**DATA EXTRACT:**

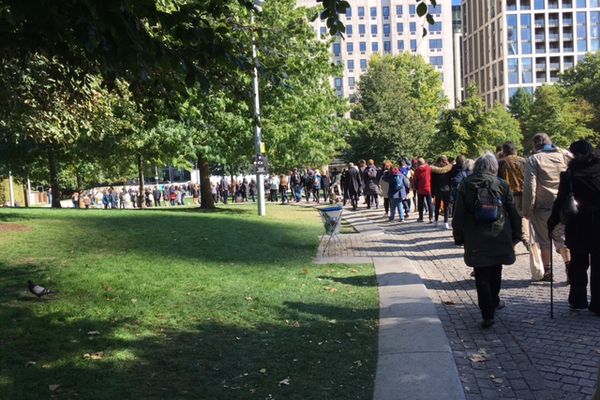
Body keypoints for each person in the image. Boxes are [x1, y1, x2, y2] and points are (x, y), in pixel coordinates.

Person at [452, 152, 522, 328]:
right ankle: (495, 300)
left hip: (475, 235)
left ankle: (487, 313)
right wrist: (517, 234)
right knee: (496, 269)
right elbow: (513, 212)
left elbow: (458, 213)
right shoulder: (501, 184)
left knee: (481, 274)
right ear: (494, 167)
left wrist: (458, 235)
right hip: (499, 233)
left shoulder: (466, 185)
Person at [548, 140, 600, 313]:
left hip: (579, 222)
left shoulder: (570, 174)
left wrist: (552, 222)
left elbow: (561, 200)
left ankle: (578, 300)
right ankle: (598, 304)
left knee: (578, 262)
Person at [523, 133, 572, 282]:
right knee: (561, 237)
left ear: (535, 145)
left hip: (543, 207)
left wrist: (527, 209)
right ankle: (570, 268)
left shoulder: (533, 159)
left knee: (544, 239)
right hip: (564, 204)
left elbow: (530, 186)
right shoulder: (564, 155)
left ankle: (548, 271)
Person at [497, 142, 545, 281]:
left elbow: (499, 181)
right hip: (524, 195)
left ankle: (522, 243)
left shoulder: (502, 163)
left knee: (512, 222)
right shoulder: (525, 161)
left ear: (505, 151)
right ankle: (522, 242)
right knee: (524, 220)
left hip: (509, 196)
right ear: (515, 150)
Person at [430, 156, 453, 229]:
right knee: (446, 207)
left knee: (437, 206)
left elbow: (432, 181)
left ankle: (436, 221)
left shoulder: (434, 169)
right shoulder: (449, 169)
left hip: (437, 189)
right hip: (447, 189)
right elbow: (450, 180)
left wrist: (432, 192)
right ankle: (445, 222)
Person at [413, 158, 433, 223]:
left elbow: (415, 180)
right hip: (428, 188)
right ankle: (431, 217)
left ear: (418, 163)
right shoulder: (429, 168)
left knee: (420, 204)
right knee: (430, 203)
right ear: (424, 162)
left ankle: (421, 218)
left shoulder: (417, 170)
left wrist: (416, 187)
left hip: (420, 189)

**YOUR ASSIGNMENT:** Filter the listing so that only lines holding the word "ankle" remain, and copy those lines.

**SOLUTION BELOW:**
right ankle: (495, 300)
left ankle: (487, 313)
left ankle: (578, 300)
right ankle: (598, 304)
right ankle: (570, 268)
left ankle: (548, 271)
left ankle: (522, 243)
right ankle: (522, 242)
left ankle: (436, 221)
right ankle: (445, 222)
right ankle: (431, 217)
left ankle: (421, 218)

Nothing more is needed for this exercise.